In its landmark 2014 decision, Kahn v. M&F Worldwide, known colloquially as MFW, the Delaware Supreme Court held that the deferential business judgment standard of re­view will apply to going private mergers with a controlling stockholder and its subsidiary if and only if the merger is conditioned “ab initio” —Latin for “from the beginning” — on two specific minority stockholder protective measures. Once a transaction has business judgment rule review, the Court will not inquire further as to sufficiency of price or terms absent egregious or reckless conduct by a Special Committee. Deals subject to the “entire fairness” standard of review have a significantly tougher time getting judicial approval than those subject to review under the business judgment rule.

These two conditions, which the controlling stockholder must agree to at the outset, are that the merger receive the approval of (1) an attentive Special Committee comprised of directors who are independent of the controlling stock­holder, fully empowered to decline the transaction and retain its own financial and legal advisors, and satisfies its duty of care in negotiating fair price, and (2) a major­ity of the unaffiliated stockholders, who are uncoerced in their vote and fully informed. Delaware courts require that these conditions be agreed to “at the outset” to ensure that controlling shareholders not use the MFW condi­tions as “bargaining chips” during economic negotiations, essentially trading price for protection. Controllers are thus motivated to maximize their initial offer if they want the immediate benefit of business judgment review.

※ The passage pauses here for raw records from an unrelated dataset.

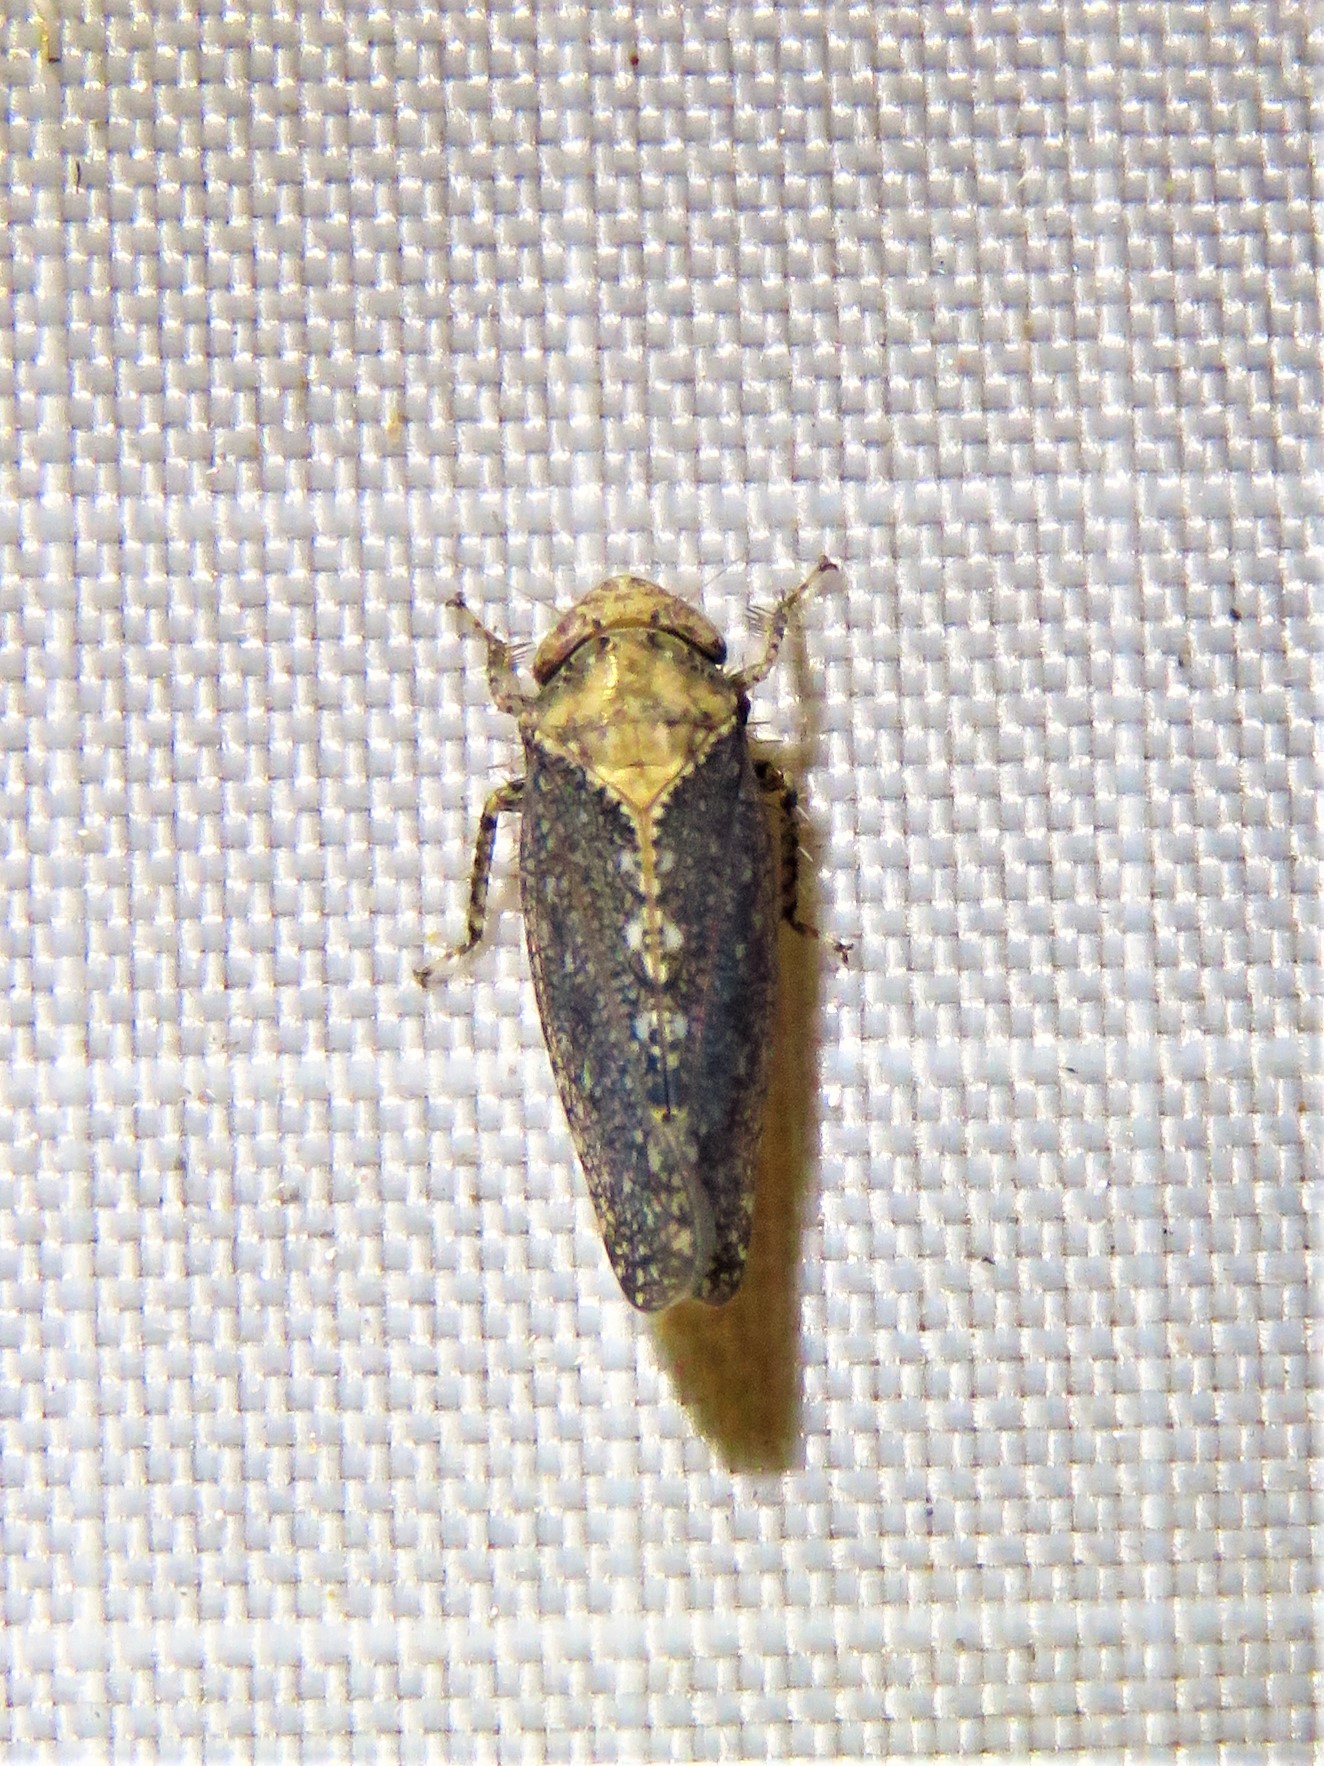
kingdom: Animalia
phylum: Arthropoda
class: Insecta
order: Hemiptera
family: Cicadellidae
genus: Excultanus
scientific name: Excultanus excultus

Until the MFW decision, transactions that involved a con­trolling stockholder were always subject to the heightened, entire fairness level of review, which shifts to the controlling stockholder the burden to show that the transaction is fair to the minority stockholders and functionally precluded dismissal of a complaint at the pleadings stage.

An interesting question arose in Flood v. Synutra: what constitutes the beginning? In January 2016, Liang Zhang, who controlled 63.5% of Synutra’s stock, wrote a letter to the Synutra board proposing to take the company private, but failed to include the MFW procedural prerequisites of Special Committee and majority of the minority approvals in the initial bid. One week after Zhang’s first letter, the Synutra board formed a Special Committee to evaluate the proposal and, one week after that, Zhang submitted a revised bid letter that included the MFW protections. The Special Committee declined to engage in any price negotiations until it had retained and received financial projections from its own investment bank, and such ne­gotiations did not begin until seven months after Zhang’s second offer. Ultimately the board agreed to a deal.

Plaintiff Flood brought a lawsuit challenging the fairness of the price and asserting breach of fiduciary duties. Flood argued that because controller Zhang, who held 63.5% of the company’s stock, failed to propose inclusion of the MFW protections in his first offer (even though he did so shortly thereafter, before negotiations commenced), the transaction did not comply with MFW and still had to meet the “entire fairness” test.

The Delaware Supreme Court declined to adopt a “bright line” rule that the MFW procedures had to be a condition of the controller’s “first offer” or other initial communication with the target about a potential transaction. Rejecting this narrow reading of MFW, the Court clarified that the conditions need not be included in the initial overture but must be in place “at the beginning stage of the process of considering a going private proposal and before any negotiations commence between the Special Committee and the controller over the economic terms of the offer.” Thus, even if those protections were not included in the “first offer,” the key concern of MFW — “ensuring that controllers could not use the conditions as bargaining chips during economic negotiations”—would still be addressed if the protections were in place before any economic negotiations commenced. This more flexible approach in­centivizes controlling stockholders to pre-commit to these conditions, which in turn benefits minority stockholders.